[Items listed in a dataset]
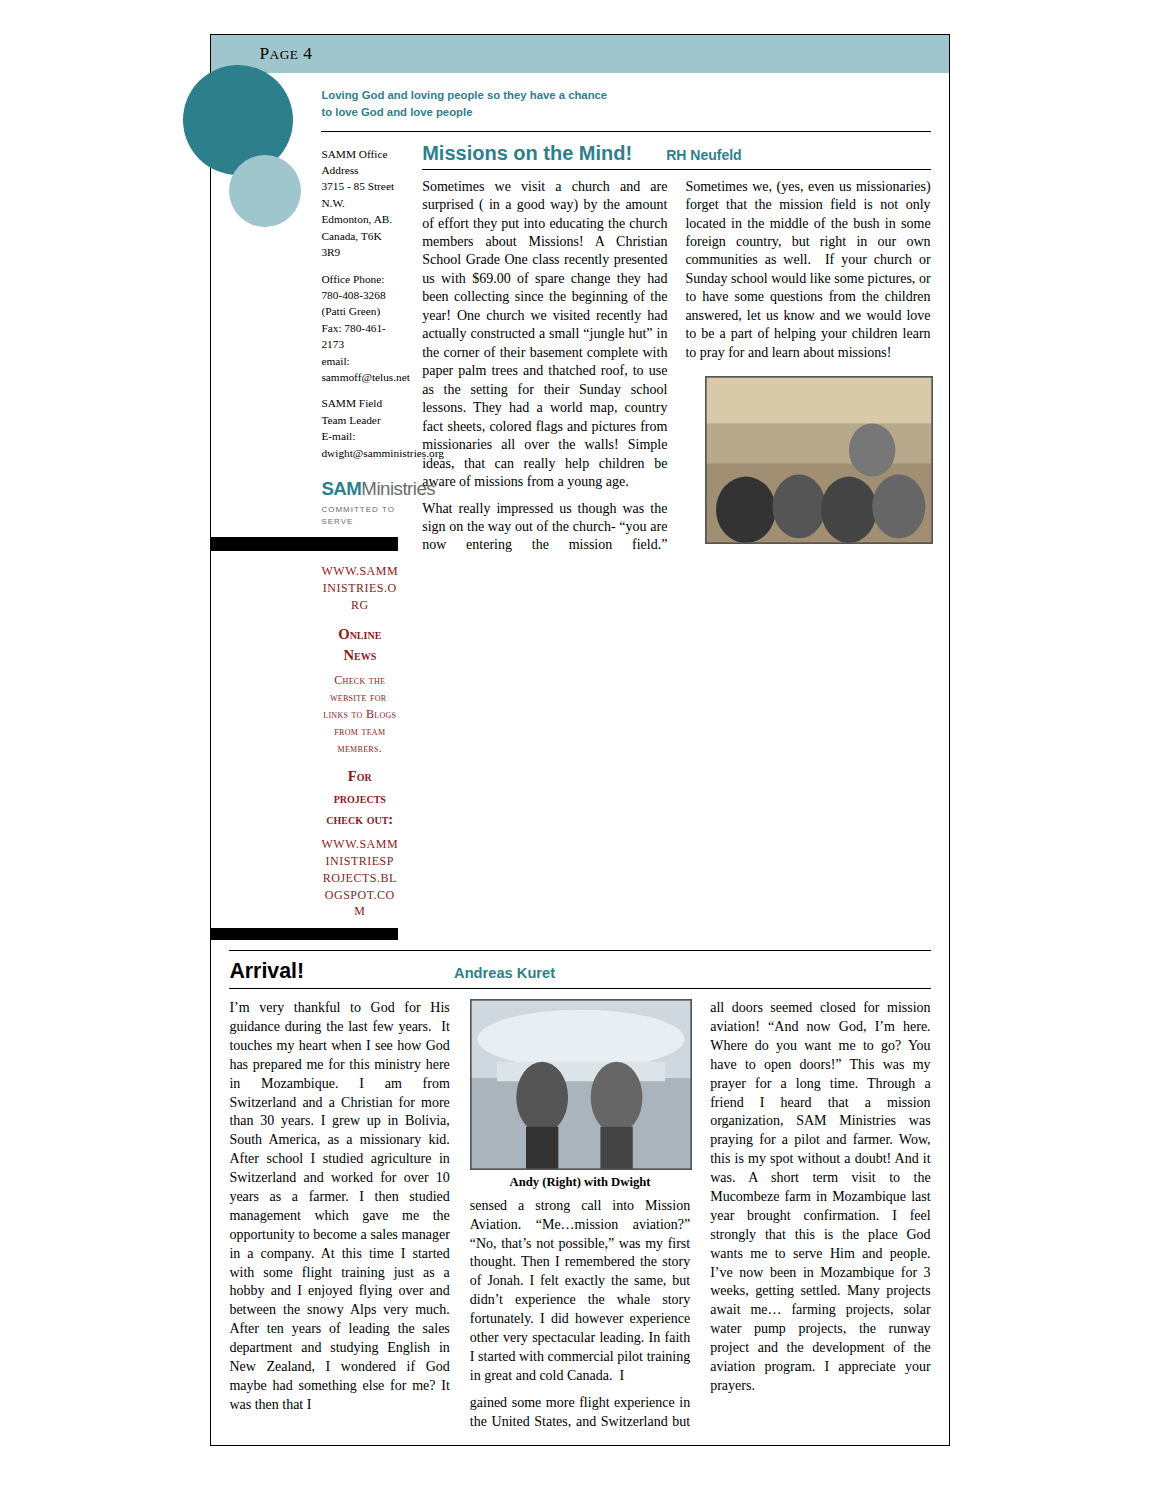PAGE 4
Loving God and loving people so they have a chance
to love God and love people
SAMM Office Address
3715 - 85 Street N.W.
Edmonton, AB.
Canada, T6K 3R9
Office Phone: 780-408-3268 (Patti Green)
Fax: 780-461-2173
email: sammoff@telus.net
SAMM Field Team Leader
E-mail: dwight@samministries.org
SAM Ministries
COMMITTED TO SERVE
WWW.SAMMINISTRIES.ORG
Online News
Check the website for links to Blogs from team members.
For projects check out:
WWW.SAMMINISTRIESPROJECTS.BLOGSPOT.COM
Missions on the Mind! RH Neufeld
Sometimes we visit a church and are surprised ( in a good way) by the amount of effort they put into educating the church members about Missions! A Christian School Grade One class recently presented us with $69.00 of spare change they had been collecting since the beginning of the year! One church we visited recently had actually constructed a small “jungle hut” in the corner of their basement complete with paper palm trees and thatched roof, to use as the setting for their Sunday school lessons. They had a world map, country fact sheets, colored flags and pictures from missionaries all over the walls! Simple ideas, that can really help children be aware of missions from a young age.
What really impressed us though was the sign on the way out of the church- “you are now entering the mission field.” Sometimes we, (yes, even us missionaries) forget that the mission field is not only located in the middle of the bush in some foreign country, but right in our own communities as well. If your church or Sunday school would like some pictures, or to have some questions from the children answered, let us know and we would love to be a part of helping your children learn to pray for and learn about missions!
Arrival! Andreas Kuret
I’m very thankful to God for His guidance during the last few years. It touches my heart when I see how God has prepared me for this ministry here in Mozambique. I am from Switzerland and a Christian for more than 30 years. I grew up in Bolivia, South America, as a missionary kid. After school I studied agriculture in Switzerland and worked for over 10 years as a farmer. I then studied management which gave me the opportunity to become a sales manager in a company. At this time I started with some flight training just as a hobby and I enjoyed flying over and between the snowy Alps very much. After ten years of leading the sales department and studying English in New Zealand, I wondered if God maybe had something else for me? It was then that I
Andy (Right) with Dwight
sensed a strong call into Mission Aviation. “Me…mission aviation?” “No, that’s not possible,” was my first thought. Then I remembered the story of Jonah. I felt exactly the same, but didn’t experience the whale story fortunately. I did however experience other very spectacular leading. In faith I started with commercial pilot training in great and cold Canada. I
gained some more flight experience in the United States, and Switzerland but all doors seemed closed for mission aviation! “And now God, I’m here. Where do you want me to go? You have to open doors!” This was my prayer for a long time. Through a friend I heard that a mission organization, SAM Ministries was praying for a pilot and farmer. Wow, this is my spot without a doubt! And it was. A short term visit to the Mucombeze farm in Mozambique last year brought confirmation. I feel strongly that this is the place God wants me to serve Him and people. I’ve now been in Mozambique for 3 weeks, getting settled. Many projects await me… farming projects, solar water pump projects, the runway project and the development of the aviation program. I appreciate your prayers.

Work request:
Each entry is to be transcribed verbatim, and any picture in it is to be skipped.

Solution for this task:
PAGE 4
Loving God and loving people so they have a chance
to love God and love people
SAMM Office Address
3715 - 85 Street N.W.
Edmonton, AB.
Canada, T6K 3R9
Office Phone: 780-408-3268 (Patti Green)
Fax: 780-461-2173
email: sammoff@telus.net
SAMM Field Team Leader
E-mail: dwight@samministries.org
SAM Ministries
COMMITTED TO SERVE
WWW.SAMMINISTRIES.ORG
Online News
Check the website for links to Blogs from team members.
For projects check out:
WWW.SAMMINISTRIESPROJECTS.BLOGSPOT.COM
Missions on the Mind! RH Neufeld
Sometimes we visit a church and are surprised ( in a good way) by the amount of effort they put into educating the church members about Missions! A Christian School Grade One class recently presented us with $69.00 of spare change they had been collecting since the beginning of the year! One church we visited recently had actually constructed a small “jungle hut” in the corner of their basement complete with paper palm trees and thatched roof, to use as the setting for their Sunday school lessons. They had a world map, country fact sheets, colored flags and pictures from missionaries all over the walls! Simple ideas, that can really help children be aware of missions from a young age.
What really impressed us though was the sign on the way out of the church- “you are now entering the mission field.” Sometimes we, (yes, even us missionaries) forget that the mission field is not only located in the middle of the bush in some foreign country, but right in our own communities as well. If your church or Sunday school would like some pictures, or to have some questions from the children answered, let us know and we would love to be a part of helping your children learn to pray for and learn about missions!
Arrival! Andreas Kuret
I’m very thankful to God for His guidance during the last few years. It touches my heart when I see how God has prepared me for this ministry here in Mozambique. I am from Switzerland and a Christian for more than 30 years. I grew up in Bolivia, South America, as a missionary kid. After school I studied agriculture in Switzerland and worked for over 10 years as a farmer. I then studied management which gave me the opportunity to become a sales manager in a company. At this time I started with some flight training just as a hobby and I enjoyed flying over and between the snowy Alps very much. After ten years of leading the sales department and studying English in New Zealand, I wondered if God maybe had something else for me? It was then that I
Andy (Right) with Dwight
sensed a strong call into Mission Aviation. “Me…mission aviation?” “No, that’s not possible,” was my first thought. Then I remembered the story of Jonah. I felt exactly the same, but didn’t experience the whale story fortunately. I did however experience other very spectacular leading. In faith I started with commercial pilot training in great and cold Canada. I
gained some more flight experience in the United States, and Switzerland but all doors seemed closed for mission aviation! “And now God, I’m here. Where do you want me to go? You have to open doors!” This was my prayer for a long time. Through a friend I heard that a mission organization, SAM Ministries was praying for a pilot and farmer. Wow, this is my spot without a doubt! And it was. A short term visit to the Mucombeze farm in Mozambique last year brought confirmation. I feel strongly that this is the place God wants me to serve Him and people. I’ve now been in Mozambique for 3 weeks, getting settled. Many projects await me… farming projects, solar water pump projects, the runway project and the development of the aviation program. I appreciate your prayers.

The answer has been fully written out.